11. The Missing Regulations
Bill C-30 may be more than 100 pages, but Section 64 makes it clear it is only part of the online surveillance story. Section 64 gives the Governor in Council (ie. cabinet) the power to make regulations related to the implementation of the bill and it is as broad as it comes. For example, the bill requires Internet providers to have the ability to engage in multiple simultaneous interceptions but a wide range of questions – minimum and maximum simultaneous interceptions, how interception requests are made, maximum number of agencies making requests, etc. are all left to future regulations. Bill C-30 doesn’t even specify what communications must be interception-capable. Section 7 identifies a series of requirements (enable the interception of communications, isolate the communication, etc.) associated with this requirement. But what is a “communication” for these purposes? That is left to the unspecified regulations.

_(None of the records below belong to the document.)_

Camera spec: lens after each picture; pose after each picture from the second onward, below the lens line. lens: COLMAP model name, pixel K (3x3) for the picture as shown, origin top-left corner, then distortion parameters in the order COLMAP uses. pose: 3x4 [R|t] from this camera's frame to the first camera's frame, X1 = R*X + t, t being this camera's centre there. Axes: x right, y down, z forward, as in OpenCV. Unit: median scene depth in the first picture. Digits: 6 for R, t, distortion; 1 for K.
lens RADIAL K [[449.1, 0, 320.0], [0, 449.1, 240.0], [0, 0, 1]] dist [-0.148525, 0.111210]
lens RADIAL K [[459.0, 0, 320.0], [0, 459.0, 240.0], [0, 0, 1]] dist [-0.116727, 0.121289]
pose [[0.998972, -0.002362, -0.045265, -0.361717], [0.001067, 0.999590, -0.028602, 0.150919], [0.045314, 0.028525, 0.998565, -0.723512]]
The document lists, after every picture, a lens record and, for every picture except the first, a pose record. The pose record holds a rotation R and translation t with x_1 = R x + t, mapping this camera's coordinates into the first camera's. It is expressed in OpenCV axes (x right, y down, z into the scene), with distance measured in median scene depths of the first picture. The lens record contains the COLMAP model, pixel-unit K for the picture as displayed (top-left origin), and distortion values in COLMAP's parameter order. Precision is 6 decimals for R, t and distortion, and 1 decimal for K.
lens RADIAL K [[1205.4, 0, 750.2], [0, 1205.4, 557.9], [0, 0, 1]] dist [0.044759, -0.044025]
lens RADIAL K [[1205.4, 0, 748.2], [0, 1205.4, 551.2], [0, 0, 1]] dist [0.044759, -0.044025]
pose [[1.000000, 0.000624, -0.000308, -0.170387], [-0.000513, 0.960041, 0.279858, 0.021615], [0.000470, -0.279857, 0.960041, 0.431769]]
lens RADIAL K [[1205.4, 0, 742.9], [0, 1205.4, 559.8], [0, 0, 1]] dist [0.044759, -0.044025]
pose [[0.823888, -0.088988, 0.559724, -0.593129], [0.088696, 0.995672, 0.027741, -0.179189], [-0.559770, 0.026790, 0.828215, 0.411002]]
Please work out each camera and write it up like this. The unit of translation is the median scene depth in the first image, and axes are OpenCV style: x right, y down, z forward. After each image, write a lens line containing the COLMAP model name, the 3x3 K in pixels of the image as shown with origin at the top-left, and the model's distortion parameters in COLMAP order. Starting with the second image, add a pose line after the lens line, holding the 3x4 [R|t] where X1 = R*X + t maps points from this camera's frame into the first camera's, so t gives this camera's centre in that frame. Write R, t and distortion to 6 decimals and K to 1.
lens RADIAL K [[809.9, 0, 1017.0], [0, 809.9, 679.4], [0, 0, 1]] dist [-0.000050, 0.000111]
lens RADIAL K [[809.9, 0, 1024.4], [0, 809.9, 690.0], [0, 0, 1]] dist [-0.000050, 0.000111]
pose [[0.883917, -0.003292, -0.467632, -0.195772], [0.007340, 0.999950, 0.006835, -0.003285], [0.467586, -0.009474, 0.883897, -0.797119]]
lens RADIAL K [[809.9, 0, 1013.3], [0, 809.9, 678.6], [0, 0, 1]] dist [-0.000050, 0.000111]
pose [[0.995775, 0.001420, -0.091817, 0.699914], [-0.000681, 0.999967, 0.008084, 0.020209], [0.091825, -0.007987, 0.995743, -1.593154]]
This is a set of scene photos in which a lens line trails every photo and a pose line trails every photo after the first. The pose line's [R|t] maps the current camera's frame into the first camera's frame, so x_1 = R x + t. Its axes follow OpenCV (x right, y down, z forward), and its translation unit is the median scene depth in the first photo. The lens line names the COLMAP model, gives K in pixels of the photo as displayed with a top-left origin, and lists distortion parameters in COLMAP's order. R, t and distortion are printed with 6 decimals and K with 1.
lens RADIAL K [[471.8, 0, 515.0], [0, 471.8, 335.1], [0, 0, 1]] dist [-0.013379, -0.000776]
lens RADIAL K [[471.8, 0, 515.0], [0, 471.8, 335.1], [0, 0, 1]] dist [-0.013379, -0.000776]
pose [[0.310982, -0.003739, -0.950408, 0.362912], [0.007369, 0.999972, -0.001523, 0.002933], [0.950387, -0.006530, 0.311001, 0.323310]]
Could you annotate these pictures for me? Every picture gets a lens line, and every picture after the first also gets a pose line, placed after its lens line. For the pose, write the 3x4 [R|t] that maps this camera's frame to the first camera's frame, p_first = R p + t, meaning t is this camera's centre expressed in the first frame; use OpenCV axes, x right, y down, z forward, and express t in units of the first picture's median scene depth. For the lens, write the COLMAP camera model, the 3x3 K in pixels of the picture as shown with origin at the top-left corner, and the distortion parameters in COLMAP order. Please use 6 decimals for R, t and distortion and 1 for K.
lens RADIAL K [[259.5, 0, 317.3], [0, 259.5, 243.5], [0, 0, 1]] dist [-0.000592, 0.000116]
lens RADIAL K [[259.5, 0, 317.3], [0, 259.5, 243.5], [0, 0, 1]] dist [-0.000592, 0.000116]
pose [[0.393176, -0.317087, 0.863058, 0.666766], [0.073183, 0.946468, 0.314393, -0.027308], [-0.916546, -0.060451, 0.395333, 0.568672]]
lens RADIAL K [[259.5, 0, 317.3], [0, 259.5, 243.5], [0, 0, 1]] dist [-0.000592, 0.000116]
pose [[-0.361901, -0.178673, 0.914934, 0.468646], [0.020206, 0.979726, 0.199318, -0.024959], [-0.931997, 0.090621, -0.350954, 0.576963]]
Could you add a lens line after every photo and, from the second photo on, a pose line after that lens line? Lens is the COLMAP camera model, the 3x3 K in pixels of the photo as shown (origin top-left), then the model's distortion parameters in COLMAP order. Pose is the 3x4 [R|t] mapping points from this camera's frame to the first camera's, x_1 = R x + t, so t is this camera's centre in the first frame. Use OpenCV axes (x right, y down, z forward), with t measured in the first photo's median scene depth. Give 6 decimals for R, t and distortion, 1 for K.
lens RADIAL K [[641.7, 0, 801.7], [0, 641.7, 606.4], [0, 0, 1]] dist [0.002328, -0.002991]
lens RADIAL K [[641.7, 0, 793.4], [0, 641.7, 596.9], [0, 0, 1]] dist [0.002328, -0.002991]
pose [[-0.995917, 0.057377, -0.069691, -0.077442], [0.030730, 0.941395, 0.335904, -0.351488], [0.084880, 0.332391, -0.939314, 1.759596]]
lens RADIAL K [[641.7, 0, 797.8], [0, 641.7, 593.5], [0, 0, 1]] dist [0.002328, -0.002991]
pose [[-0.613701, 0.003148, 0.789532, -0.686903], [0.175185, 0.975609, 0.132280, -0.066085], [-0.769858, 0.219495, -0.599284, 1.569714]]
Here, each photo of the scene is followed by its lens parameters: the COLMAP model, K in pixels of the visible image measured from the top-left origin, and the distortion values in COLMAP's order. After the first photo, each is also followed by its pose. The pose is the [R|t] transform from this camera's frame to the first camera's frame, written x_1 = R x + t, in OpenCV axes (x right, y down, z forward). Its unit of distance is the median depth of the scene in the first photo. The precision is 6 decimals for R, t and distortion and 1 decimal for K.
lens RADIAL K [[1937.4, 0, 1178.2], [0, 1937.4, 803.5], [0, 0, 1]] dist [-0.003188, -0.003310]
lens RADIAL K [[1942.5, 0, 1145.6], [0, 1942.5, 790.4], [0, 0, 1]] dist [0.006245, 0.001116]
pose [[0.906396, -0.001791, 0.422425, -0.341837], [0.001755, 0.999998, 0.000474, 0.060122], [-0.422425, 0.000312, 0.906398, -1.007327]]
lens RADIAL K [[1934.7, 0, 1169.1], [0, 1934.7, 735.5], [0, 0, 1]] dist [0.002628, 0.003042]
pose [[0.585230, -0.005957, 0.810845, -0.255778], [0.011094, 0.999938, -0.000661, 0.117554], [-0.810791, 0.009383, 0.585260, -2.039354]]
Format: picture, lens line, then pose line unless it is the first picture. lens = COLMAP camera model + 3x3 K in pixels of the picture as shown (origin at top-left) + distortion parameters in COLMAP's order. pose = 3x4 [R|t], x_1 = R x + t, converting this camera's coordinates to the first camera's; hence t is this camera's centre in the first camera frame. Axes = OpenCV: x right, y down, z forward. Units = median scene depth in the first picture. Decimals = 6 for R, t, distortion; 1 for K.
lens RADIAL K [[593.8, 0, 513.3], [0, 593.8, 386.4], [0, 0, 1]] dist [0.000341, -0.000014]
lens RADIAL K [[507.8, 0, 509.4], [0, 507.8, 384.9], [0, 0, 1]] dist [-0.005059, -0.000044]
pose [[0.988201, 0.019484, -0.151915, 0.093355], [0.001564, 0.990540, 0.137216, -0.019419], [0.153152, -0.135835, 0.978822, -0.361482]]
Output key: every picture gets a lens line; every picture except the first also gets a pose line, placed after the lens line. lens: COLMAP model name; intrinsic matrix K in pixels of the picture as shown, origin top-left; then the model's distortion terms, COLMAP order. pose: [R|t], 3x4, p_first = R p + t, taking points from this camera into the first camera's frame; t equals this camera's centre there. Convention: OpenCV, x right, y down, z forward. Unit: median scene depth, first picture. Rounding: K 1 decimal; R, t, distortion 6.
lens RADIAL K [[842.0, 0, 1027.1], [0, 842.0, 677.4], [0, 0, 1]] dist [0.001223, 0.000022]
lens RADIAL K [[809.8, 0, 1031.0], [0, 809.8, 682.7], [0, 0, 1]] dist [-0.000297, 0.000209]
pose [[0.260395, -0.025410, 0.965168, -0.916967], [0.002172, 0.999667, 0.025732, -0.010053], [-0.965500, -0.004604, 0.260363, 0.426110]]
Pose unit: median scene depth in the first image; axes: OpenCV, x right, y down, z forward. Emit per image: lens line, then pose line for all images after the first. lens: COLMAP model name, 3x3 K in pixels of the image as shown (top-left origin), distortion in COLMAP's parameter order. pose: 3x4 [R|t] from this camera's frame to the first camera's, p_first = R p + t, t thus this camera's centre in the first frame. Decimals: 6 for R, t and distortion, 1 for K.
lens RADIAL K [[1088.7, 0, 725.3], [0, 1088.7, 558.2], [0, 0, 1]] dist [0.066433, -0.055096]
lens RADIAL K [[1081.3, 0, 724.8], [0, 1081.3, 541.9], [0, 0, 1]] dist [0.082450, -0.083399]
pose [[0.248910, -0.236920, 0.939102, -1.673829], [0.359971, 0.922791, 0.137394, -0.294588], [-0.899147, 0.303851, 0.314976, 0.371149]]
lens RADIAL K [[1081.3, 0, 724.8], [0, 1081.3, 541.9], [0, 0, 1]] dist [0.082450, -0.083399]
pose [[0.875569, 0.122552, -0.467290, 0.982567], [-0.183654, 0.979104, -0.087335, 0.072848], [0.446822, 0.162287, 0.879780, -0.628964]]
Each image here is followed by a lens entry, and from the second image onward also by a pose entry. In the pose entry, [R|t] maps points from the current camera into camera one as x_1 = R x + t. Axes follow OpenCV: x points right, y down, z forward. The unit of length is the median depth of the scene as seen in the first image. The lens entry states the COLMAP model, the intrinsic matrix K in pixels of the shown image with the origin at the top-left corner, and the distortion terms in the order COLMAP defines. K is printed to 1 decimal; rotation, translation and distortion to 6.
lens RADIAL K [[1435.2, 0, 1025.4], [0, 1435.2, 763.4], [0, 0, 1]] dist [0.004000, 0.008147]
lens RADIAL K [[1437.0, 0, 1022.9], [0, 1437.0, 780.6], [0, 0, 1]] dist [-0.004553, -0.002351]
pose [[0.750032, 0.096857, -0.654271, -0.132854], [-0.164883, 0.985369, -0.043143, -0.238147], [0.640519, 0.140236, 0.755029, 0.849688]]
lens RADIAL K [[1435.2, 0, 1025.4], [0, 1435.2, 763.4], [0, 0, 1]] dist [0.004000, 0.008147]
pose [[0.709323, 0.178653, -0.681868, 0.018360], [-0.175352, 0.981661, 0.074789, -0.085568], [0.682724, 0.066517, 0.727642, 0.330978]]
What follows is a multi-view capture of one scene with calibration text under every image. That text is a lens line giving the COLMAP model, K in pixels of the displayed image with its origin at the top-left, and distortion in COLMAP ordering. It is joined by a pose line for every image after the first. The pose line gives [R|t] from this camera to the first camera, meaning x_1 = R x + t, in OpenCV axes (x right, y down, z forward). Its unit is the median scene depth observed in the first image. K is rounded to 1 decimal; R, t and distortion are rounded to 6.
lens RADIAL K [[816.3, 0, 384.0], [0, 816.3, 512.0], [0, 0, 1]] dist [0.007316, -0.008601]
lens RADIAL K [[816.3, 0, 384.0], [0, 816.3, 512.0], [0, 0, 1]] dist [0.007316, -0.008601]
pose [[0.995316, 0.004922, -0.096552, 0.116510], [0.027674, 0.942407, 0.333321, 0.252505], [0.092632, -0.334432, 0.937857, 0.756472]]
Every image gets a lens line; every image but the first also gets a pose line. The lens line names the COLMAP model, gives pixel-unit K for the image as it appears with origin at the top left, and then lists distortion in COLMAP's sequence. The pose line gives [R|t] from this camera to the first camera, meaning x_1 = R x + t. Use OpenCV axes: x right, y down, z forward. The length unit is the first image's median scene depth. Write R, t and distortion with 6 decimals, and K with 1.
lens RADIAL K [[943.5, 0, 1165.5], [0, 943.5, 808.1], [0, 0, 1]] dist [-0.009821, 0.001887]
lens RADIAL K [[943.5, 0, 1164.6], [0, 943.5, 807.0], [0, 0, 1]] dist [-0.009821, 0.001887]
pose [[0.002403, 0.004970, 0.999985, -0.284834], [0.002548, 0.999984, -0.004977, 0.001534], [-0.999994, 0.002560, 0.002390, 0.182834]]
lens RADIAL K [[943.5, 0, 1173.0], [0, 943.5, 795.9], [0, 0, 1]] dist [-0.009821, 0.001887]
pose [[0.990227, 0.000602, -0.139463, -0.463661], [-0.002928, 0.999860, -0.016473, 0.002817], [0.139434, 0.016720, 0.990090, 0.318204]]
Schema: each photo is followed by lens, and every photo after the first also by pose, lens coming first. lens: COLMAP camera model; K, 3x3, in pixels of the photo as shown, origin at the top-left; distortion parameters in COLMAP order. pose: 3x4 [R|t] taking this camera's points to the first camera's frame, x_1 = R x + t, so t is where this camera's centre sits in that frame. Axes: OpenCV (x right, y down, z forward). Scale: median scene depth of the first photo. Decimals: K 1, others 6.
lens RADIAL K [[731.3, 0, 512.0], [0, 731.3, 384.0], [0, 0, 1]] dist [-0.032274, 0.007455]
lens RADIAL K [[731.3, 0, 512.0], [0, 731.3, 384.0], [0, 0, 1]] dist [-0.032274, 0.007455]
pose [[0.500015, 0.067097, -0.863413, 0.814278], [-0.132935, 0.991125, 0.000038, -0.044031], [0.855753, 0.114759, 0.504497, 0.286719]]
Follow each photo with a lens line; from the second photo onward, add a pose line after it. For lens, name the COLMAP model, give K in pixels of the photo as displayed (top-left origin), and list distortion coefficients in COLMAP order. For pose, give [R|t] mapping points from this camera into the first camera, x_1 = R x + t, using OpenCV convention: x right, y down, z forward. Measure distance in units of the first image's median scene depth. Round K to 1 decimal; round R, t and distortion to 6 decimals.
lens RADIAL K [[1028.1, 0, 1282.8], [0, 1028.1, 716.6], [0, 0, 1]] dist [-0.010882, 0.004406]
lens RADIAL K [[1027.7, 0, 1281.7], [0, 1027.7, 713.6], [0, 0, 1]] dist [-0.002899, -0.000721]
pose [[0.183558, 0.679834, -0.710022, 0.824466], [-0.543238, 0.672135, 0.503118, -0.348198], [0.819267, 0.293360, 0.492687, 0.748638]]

The mandatory disclosure of subscriber information without a warrant has been the hot button issue in Bill C-30, yet it too is subject to unknown regulations. These regulations include the time or deadline for providing the subscriber information (Bill C-30 does not set a time limit) and “prescribing any confidentiality or security measures with which the telecommunications service provider must comply.”
These are just some of the uncertainties. Section 64, which identifies the issues subject to future regulations by the Governor-in-Council cover almost every major substantive issue in the bill. In case the government has forgotten something, there is a catch-all regulatory power “generally, for carrying out the purposes and provisions of this Act.” In other words, cabinet gets to fill in the many blanks of this law without a House of Commons review or vote. Given the importance of this legislation, the public should see the regulations before the bill is passed. To do otherwise is to enact a lawful access system without knowing dozens of associated rules and regulations.
12. Deal With The Failure of Privacy Laws To Keep Pace
The government emphasized the need to update the law in order to keep pace with technology and the Internet. Yet the same problems exist on the privacy side where laws have failed to keep pace with new realities. For example, the Privacy Act, the public sector privacy law, has not been updated for decades, despite repeated efforts by every federal privacy commissioner to put the issue on the legislative agenda. Bill C-12, which implements 2006 recommended reforms to PIPEDA, the private sector privacy law, is languishing in the House of Commons with no movement whatsoever. In fact, it has taken so long to move on the bill that many of its provisions on mandatory security breach disclosure rules (the flip side of mandatory subscriber disclosure) are already outdated and insufficient. Throw in the missing anti-spam regulations (which is keeping the anti-spam law from taking effect) and the delayed 2011 statutory review of PIPEDA and it becomes clear that there is much work to be done on the privacy side. Given the close correlation between privacy and security, the government should commit to moving forward with privacy reforms in conjunction with lawful access.